Social and Emotional Learning Games for After School Programs

After School Program

While Zoo U was originally created for the classroom, even in its early beta version, innovative after school program leaders gravitated to the game and used it with great success.  And this usage has only increased.  We continue to learn that Zoo U supports after school environments in a number of unique ways.

It shouldn’t be a surprise: almost all after school programs seek to develop social, emotional and character building skills in concert with the specific activities they teach, be they athletic, intellectual, creative, service-oriented or a combination thereof.

This focus is often reflected in their missions.  For instance, The Boys and Girls Club of America aims “to enable all young people, especially those who need us most, to reach their full potential as productive, caring, responsible citizens.”  And LA’s BEST, LAUSD’s premiere after school program, seeks “to provide a safe and supervised after school education” where activities are “not seen as ends in themselves, but as vehicles for creating values, building skills and solidifying peer and adult relationships.”

Almost across the board, SEL is deeply woven into the fabric of after school programming goals and practices.
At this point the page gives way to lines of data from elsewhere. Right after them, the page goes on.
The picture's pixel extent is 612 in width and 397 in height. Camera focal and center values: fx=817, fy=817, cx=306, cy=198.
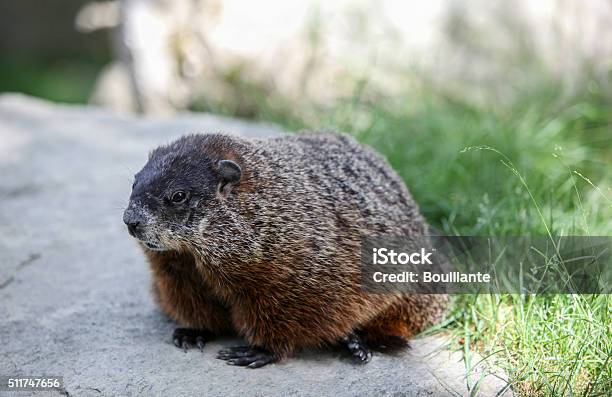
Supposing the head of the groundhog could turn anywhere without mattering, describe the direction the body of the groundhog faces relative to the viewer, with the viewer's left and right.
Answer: facing the viewer and to the left of the viewer
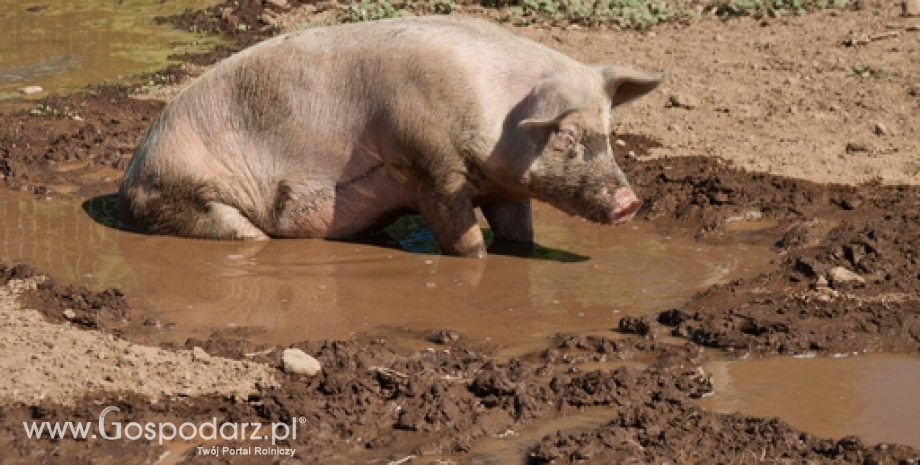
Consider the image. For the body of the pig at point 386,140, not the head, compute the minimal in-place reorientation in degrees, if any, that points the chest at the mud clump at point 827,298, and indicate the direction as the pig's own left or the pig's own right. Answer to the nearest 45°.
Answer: approximately 45° to the pig's own right

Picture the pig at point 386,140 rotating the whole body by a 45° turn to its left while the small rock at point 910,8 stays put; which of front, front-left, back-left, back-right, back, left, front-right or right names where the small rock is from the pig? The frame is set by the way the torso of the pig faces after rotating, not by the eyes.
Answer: front

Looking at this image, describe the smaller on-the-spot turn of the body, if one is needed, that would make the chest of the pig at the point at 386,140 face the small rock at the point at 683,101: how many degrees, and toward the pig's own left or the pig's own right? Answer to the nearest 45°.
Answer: approximately 45° to the pig's own left

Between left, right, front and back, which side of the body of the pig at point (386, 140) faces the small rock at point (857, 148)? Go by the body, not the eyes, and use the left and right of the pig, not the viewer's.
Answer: front

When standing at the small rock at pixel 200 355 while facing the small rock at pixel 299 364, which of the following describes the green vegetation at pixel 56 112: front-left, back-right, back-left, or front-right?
back-left

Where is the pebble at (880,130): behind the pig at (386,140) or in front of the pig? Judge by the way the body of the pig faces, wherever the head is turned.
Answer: in front

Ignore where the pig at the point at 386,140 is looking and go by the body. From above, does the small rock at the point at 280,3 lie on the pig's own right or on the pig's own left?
on the pig's own left

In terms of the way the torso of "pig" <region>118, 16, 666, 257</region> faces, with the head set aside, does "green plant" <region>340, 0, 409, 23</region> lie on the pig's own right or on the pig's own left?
on the pig's own left

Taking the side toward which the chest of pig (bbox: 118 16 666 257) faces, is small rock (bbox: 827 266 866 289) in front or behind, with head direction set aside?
in front

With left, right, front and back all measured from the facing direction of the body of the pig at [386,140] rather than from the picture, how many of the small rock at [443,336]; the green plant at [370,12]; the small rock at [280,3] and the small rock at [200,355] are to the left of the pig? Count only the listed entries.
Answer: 2

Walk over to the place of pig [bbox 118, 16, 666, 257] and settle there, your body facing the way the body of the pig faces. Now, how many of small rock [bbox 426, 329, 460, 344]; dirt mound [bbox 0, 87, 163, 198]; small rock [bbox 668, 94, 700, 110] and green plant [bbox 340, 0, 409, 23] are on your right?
1

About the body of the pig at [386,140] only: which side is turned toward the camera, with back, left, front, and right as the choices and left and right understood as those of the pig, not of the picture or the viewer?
right

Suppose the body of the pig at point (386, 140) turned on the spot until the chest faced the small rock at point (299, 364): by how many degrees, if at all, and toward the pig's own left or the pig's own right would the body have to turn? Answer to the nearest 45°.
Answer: approximately 90° to the pig's own right

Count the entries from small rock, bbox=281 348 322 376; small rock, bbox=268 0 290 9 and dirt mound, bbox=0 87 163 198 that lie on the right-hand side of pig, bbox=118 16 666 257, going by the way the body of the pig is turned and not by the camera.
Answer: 1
So providing kids – kids who are likely “tapped out” on academic lessons or structured, didactic teaching environments – with the opportunity to practice and build these skills with an engaging game is a big “win” for after school providers. Simply put, kids want to play.

That’s what several LA Area Boys and Girls Club of America sites found. Raquel Perez, a site coordinator of the BGCA Pico site shared this feedback at the outset of her Zoo U implementation in her summer session,

“I was so surprised how engaged the kids were with Zoo U! I got them started during our enrichment hour in the morning and they loved the program. It was hard for me to transition them into our next program because they didn’t want to (stop playing) Zoo U!”
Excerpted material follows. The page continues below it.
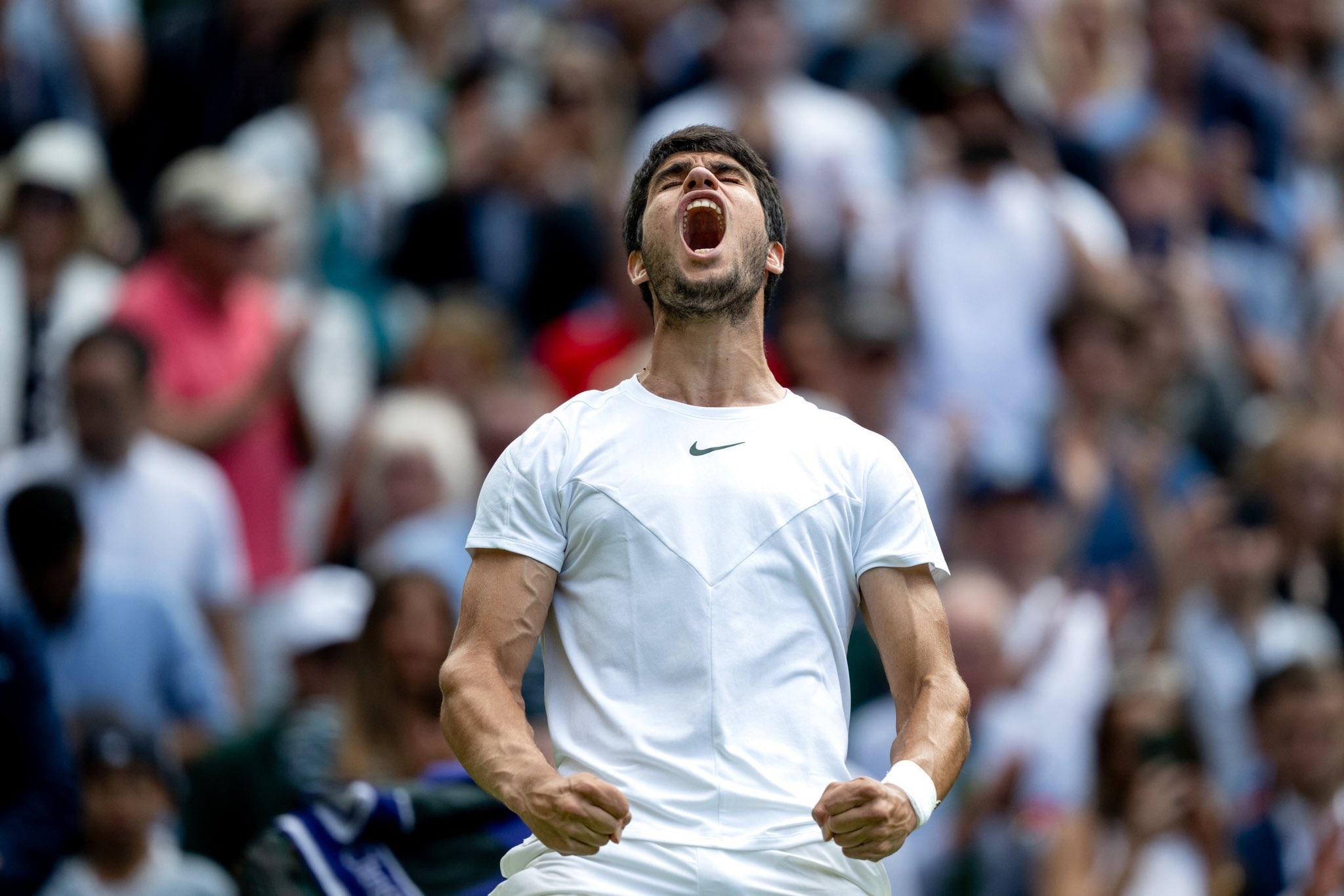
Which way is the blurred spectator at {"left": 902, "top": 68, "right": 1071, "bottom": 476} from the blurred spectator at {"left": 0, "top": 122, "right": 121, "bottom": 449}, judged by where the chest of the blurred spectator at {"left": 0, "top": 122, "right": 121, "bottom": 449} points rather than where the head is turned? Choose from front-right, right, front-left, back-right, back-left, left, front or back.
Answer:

In this case, Zoo U was an activity used in enrichment hour.  We also find it being used in time set aside for computer or digital learning and in “free play” time.
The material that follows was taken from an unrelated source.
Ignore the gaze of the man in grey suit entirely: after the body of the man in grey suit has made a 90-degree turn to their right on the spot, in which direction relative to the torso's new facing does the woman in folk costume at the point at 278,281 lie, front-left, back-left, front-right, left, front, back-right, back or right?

From the perspective of the provider, Zoo U also serves as a unique support tool: it helps providers identify and meet the specific needs of their kids.  In after school environments, as opposed to classrooms, there are rarely counselors to work with kids with skill deficits, really honing in on their areas of need.  Zoo U does this automatically, by identifying the social emotional learning skills each child is most deficient in, and then supporting and challenging the child exactly where they need it – all through a fun game. Additionally, the formative assessments providers receive for each child guide them to targeted in-person lessons and activities from the game’s resource center to further help kids where they need it most.

And although after school programs don’t often have the focus or mandate for data that schools do, they are increasingly looking to measure efficacy.  Here Zoo U again meets an after school need in a unique way. WINGS for Kids is a stellar example of an after school program that can prove to school partners and parents that their program works. They use Zoo U as an easy, valid way to measure both student growth and the efficacy of programming.

WINGS Chief Strategy Officer Julia Rugg tells us,

“Integrating Zoo U into our tool of assessments has provided us with even richer insight into individual student performance.  We love the ability to receive real time data coming directly from our young students through stealth capabilities, and the kids really enjoy playing the game!  (Zoo U) is an excellent way of gathering knowledge about SEL skill development that eliminates the challenges of other tools that are observational only.”

After school programs have always implicitly built SEL skills, but more and more are beginning to explicitly teach and measure these life skills.  The National After School Association is now in its second year “deliberately moving forward in this area”, convening its members to share the latest research and best practices.  Assessment is indeed a “hot topic” in these convenings as providers across the country voice a need for valid easy-to-implement tools.  Zoo U is a strong solution.  It’s an easy, fun way for kids to learn SEL, and an equally easy way for providers to have access to actionable data to support that learning and measure efficacy.